Exercise description:
Restate word for word the entries below, starting with the line with "Rendered at 1626 by 1125 pixels." and continuing through the line with "Page size: 1500x938.". Include both of those lines and no others.

***

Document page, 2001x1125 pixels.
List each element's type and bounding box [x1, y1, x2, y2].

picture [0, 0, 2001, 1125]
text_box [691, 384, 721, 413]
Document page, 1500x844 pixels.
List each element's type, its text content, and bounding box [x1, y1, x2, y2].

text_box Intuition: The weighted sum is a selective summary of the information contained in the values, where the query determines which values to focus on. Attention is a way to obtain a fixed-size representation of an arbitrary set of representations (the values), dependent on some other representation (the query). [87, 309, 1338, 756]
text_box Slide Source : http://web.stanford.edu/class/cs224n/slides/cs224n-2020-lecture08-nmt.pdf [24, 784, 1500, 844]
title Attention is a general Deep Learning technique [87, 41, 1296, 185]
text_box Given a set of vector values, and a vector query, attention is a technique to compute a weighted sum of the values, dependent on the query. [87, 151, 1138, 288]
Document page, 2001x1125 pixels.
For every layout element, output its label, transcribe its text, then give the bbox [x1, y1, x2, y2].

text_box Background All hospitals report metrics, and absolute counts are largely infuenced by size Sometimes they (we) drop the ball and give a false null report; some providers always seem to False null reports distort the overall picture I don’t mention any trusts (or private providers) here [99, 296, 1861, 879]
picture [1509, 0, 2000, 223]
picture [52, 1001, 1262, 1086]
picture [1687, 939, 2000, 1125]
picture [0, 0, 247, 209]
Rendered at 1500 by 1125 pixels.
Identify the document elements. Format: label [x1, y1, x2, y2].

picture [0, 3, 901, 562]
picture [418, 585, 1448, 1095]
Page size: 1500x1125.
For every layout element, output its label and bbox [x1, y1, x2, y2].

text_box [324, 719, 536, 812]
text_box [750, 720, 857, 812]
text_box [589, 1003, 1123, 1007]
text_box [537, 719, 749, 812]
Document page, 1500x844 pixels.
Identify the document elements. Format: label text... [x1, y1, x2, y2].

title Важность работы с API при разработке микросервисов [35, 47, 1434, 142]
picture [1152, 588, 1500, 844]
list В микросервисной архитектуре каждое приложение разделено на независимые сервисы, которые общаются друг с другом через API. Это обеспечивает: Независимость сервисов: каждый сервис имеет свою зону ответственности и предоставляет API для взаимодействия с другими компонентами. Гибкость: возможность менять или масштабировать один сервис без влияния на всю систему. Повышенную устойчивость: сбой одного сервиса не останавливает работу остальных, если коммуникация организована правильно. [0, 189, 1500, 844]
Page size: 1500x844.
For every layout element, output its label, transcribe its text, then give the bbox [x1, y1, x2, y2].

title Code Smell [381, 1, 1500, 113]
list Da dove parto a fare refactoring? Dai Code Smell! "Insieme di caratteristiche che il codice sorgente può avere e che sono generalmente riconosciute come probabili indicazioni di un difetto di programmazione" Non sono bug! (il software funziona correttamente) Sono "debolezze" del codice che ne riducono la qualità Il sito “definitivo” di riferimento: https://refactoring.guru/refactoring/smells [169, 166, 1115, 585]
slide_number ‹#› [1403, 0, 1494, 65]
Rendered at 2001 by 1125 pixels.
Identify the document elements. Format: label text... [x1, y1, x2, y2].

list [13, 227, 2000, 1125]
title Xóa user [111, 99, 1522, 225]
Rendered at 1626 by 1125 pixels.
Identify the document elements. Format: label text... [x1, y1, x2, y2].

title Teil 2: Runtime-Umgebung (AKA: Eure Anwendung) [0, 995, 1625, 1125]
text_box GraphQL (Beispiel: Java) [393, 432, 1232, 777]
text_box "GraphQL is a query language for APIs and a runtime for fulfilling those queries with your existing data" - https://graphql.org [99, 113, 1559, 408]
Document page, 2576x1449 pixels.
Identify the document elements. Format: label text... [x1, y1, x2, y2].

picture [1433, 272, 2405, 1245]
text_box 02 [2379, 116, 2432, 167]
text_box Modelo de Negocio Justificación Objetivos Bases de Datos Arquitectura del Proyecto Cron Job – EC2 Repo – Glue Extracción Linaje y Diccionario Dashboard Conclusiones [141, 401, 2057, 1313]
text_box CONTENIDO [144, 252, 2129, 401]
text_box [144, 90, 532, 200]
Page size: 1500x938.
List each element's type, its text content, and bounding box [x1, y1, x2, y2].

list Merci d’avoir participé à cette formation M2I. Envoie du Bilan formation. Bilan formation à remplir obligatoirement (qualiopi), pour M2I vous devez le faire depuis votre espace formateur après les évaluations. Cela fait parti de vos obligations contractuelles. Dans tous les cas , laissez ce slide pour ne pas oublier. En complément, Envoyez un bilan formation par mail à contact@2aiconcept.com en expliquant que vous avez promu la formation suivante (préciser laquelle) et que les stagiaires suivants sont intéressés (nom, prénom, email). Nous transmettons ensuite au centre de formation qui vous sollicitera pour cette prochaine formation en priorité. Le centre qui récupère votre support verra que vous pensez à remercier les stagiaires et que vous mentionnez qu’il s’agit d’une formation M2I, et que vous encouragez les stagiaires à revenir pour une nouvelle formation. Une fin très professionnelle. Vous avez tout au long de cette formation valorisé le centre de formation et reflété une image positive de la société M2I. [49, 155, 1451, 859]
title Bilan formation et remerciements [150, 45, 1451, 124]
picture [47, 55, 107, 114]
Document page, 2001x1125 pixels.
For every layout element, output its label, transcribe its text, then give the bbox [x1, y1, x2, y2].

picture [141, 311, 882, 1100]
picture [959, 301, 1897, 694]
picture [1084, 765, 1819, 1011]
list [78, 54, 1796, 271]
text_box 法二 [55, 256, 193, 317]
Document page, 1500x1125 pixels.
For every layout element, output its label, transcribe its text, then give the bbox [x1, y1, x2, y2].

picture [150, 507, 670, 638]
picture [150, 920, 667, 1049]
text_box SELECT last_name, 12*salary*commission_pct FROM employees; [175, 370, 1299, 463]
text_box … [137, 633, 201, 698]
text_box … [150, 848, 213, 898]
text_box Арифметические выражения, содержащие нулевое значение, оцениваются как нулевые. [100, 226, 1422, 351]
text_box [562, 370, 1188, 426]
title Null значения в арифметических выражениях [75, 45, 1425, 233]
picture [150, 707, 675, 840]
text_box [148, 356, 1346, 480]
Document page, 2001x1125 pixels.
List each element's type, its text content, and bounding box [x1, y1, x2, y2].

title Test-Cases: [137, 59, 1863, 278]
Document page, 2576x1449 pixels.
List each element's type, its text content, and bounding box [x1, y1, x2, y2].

***

Solution for this problem:
Rendered at 1626 by 1125 pixels.
Identify the document elements. Format: label text... [x1, y1, x2, y2].

title Teil 2: Runtime-Umgebung (AKA: Eure Anwendung) [0, 995, 1625, 1125]
text_box GraphQL (Beispiel: Java) [393, 432, 1232, 777]
text_box "GraphQL is a query language for APIs and a runtime for fulfilling those queries with your existing data" - https://graphql.org [99, 113, 1559, 408]
Document page, 2576x1449 pixels.
Identify the document elements. Format: label text... [x1, y1, x2, y2].

picture [1433, 272, 2405, 1245]
text_box 02 [2379, 116, 2432, 167]
text_box Modelo de Negocio Justificación Objetivos Bases de Datos Arquitectura del Proyecto Cron Job – EC2 Repo – Glue Extracción Linaje y Diccionario Dashboard Conclusiones [141, 401, 2057, 1313]
text_box CONTENIDO [144, 252, 2129, 401]
text_box [144, 90, 532, 200]
Page size: 1500x938.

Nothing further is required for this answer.